Metaphors of Life Journal: Conjuring New Worlds from the Artifacts of Life Gone By

Hmmm, if I cannot find a time travel portal to revisit the carefree days of childhood, I can at least immortalize them for all time on the printed page.

Growing old frequently lands you in a state where recalling the happy-go-lucky days of childhood has an irresistible appeal. I recently had one of those dominos tumbling down memory lane days.

Our brain is most fertile when we are in a reflective state of mind. A thought triggers a memory which in turn unearths another recollection which throws open a door to experiences decades old. Experiences that were unremarkable when they occurred are animated in the lens of memory.

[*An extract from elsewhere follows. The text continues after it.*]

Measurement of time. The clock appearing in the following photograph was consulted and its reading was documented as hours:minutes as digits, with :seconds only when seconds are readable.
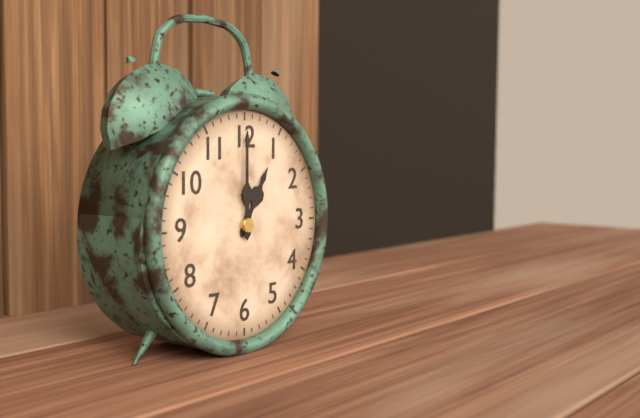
1:00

Walk with me, if you will, through this stream of consciousness.

Collecting fallen chestnuts from century-old Chestnut Trees on Main Street, polishing them to a high sheen, boring holes through them with a screwdriver and stringing them together to make a chestnut necklace whose only real value is in the making of it.

Crossing the railroad tracks to Brook Pond and wading in with bare feet. Catching tadpoles and bringing them home in a pail of water hoping they will transform into frogs while you sleep.

Kicking through knee-high grass in the vacant corner lot to pick wild strawberries eating them as you go. Or catching elusive grasshoppers and putting them in a glass jar with air holes punched in the lid just to admire them for a few hours.

Pickup games of street hockey or baseball or three on three football where the final score matters less than time spent with friends and making that one spectacular play.

Riding your bicycle – with banana seat, high handlebars and wobbly rear wheel missing half a dozen spokes – around the neighbourhood for no other reason than the summer wind on your face and because it feels like freedom.

Climbing the neighbour’s tree every fall to pick pears, fill a six quart basket on a rope, lower it down to awaiting hands below, pull up an empty basket and start over again until the tree is bare or sunlight is failing.

Life was majestically simple and oh so sweet back then. I would give a king’s ransom to wind back the clock and relive those unpretentious days over and over again. Alas, it cannot be.

But what I can do is shape each of these memories into a metaphor and weave each of those metaphors into a story. For that is what writers do. Conjure new worlds from the artifacts of life gone by and give them immortality on the page.

~ Michael Robert Dyet is the author of “Until the Deep Water Stills – An Internet-enhanced Novel” – double winner in the Reader Views Literary Awards 2009. Visit Michael’s website at www.mdyetmetaphor.com or the novel online companion at www.mdyetmetaphor.com/blog.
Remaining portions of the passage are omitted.